Die im Grundgesetz verankerten Grundrechte haben Vorrang vor dem ,,einfachen" Recht. Über die Einhaltung der Grundrechte wacht nicht nur das Bundesverfassungsgericht - auch al e anderen Gerichte müssen sie bei ihren Entscheidungen berücksichtigen. Bei Verletzungen der Europäischen Menschenrechtskonvention, können diese nach Erschöpfung des innerstaatlichen Rechtsweges vor dem Gerichtshof für Menschenrechte in Straßburg geltend gemacht werden (vgl. Lange 2006, S. 117).

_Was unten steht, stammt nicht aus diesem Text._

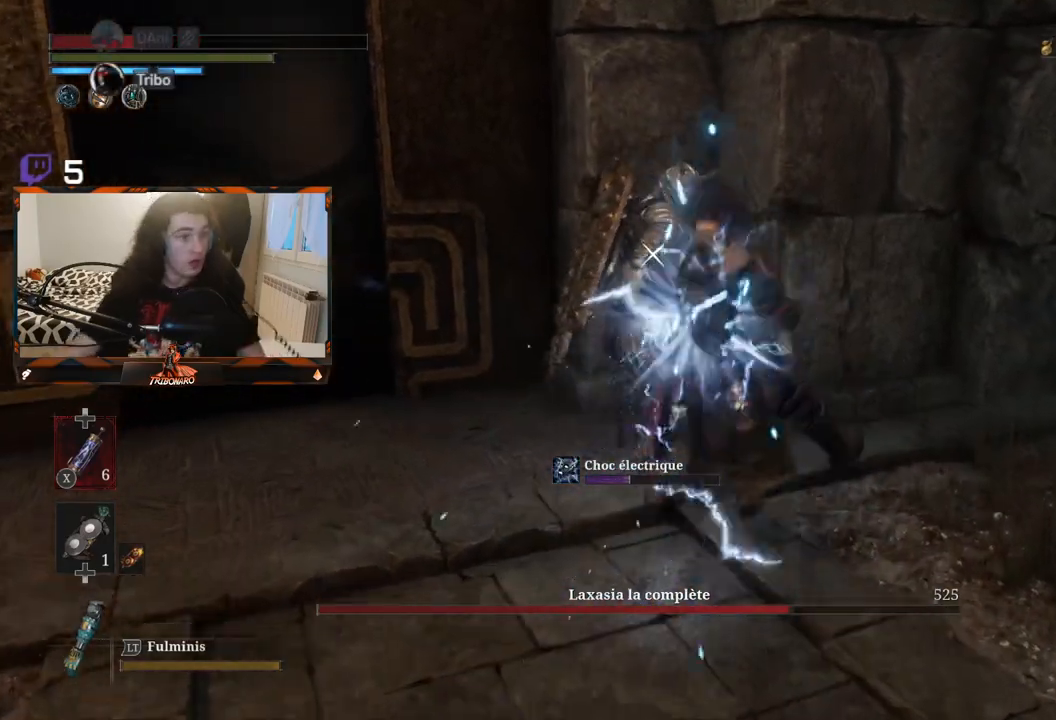
{"buttons": [], "left_stick": "center", "right_stick": "center", "events": []}
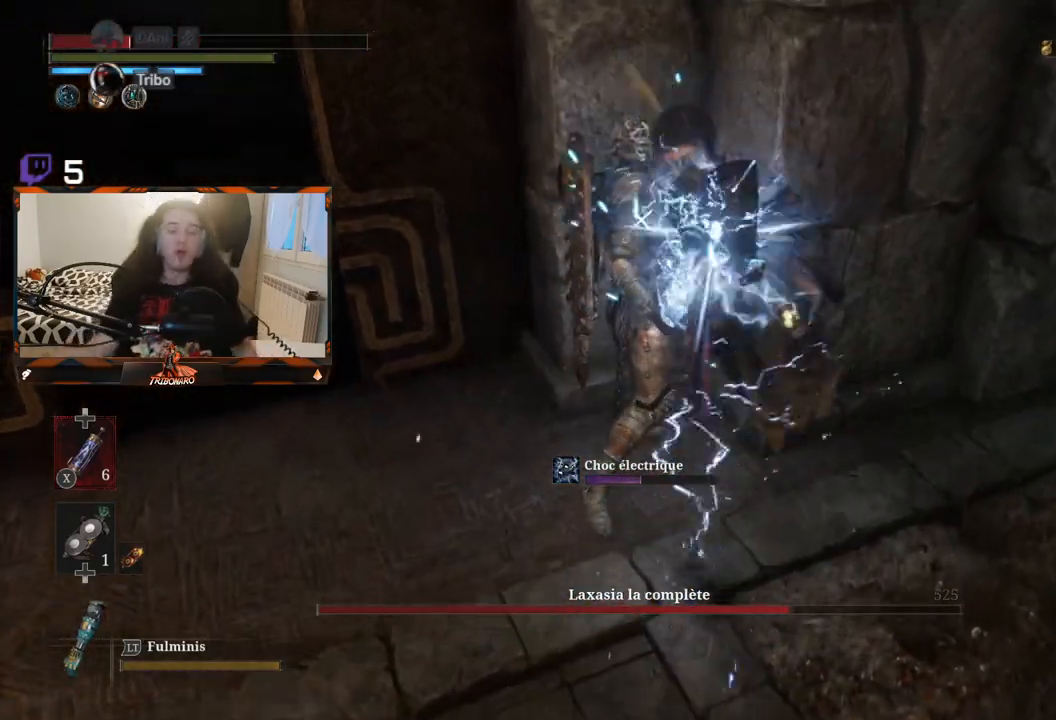
{"buttons": [], "left_stick": "center", "right_stick": "center", "events": []}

Im Rahmen der Inneren Sicherheit spielen unter den Grundrechten vor allem die Grundrechte der Person sowie die Verfahrensgarantien eine wichtige Rolle. Diese

 


7

Schutzgewährleistungen begrenzen das Eingriffshandeln der Polizei und der anderen Sicherheitsbehörden und dienen als Maßstab einer effektiven gerichtlichen Kontrolle solcher Maßnahmen. Ein solches Eingriffshandeln ist nur nach Maßgabe der entsprechenden gesetzlichen Eingriffsbefugnisse sowie unter Einhaltung des Verhältnismäßigkeitsgrundsatzes (siehe 2.4.1) zulässig (vgl. Lange 2006, S. 118).
2.2 Sicherheit im Verfassungsrecht
Sicherheit ist die Legitimation des modernen Staates. Dieser Staat hat die Aufgabe seine Bürger zu schützen. Im Zuge der Diskussion um das Spannungsverhältnis von Grundrechten und Innerer Sicherheit ist eine Betrachtung der staatstheoretischen Hintergründe unabdingbar.

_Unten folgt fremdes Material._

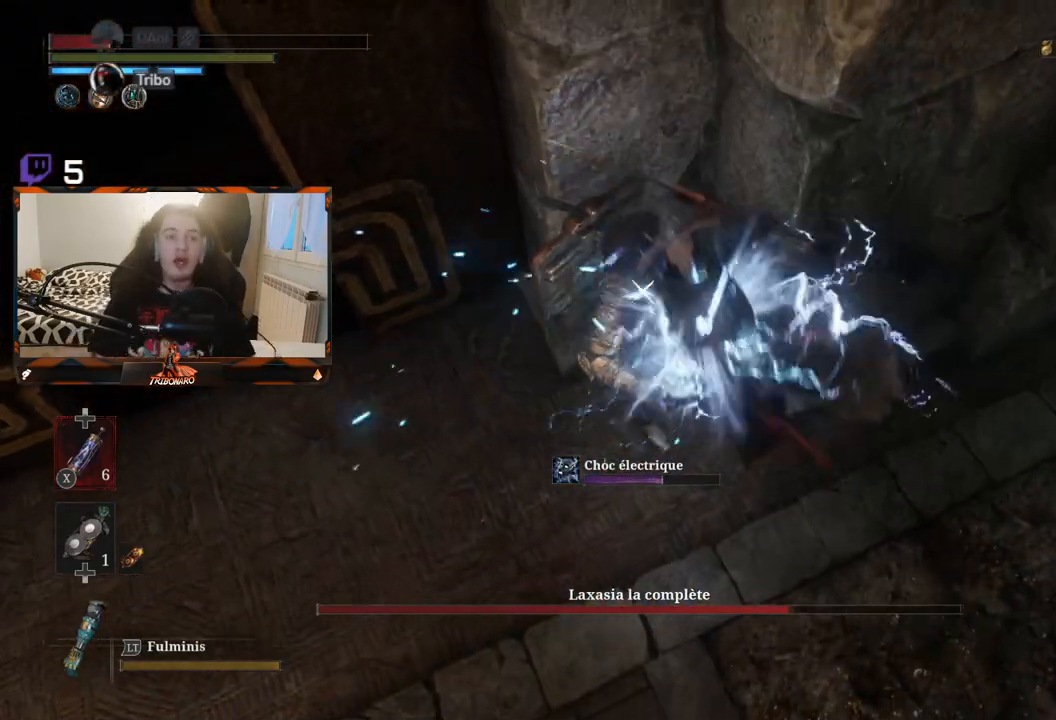
{"buttons": [], "left_stick": "center", "right_stick": "center", "events": []}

2.2.1 Sicherheit in der Staatstheorie
Der englische Philosoph Thomas Hobbes (1588-1679) entwickelte in seinen Schriften ,,De Cive" (1641) und ,,Leviathan" seine bis heute prominente Staatszwecklehre. Diese behandeln inhaltlich die Legitimation des souveränen Staates durch die Gewährleistung von Sicherheit durch den Staat. Ausgangspunkt in Hobbes Model ist der gedachte Naturzustand zwischen den Menschen, der Krieg untereinander in ihrem unstillbaren Hunger nach Macht und Reichtum (vgl. Hobbes 1965, S.98 f.). Er stellt diesem Naturzustand die Regeln der Vernunft als ,,gesellschaftliche Naturgesetze" gegenüber. Nach Hobbes bedürfe es eines Gesellschaftsvertrages, dessen Einhaltung von einer übergeordneten Macht durchgesetzt und überwacht werden müsse. Diese Aufgabe habe der Staat zu übernehmen.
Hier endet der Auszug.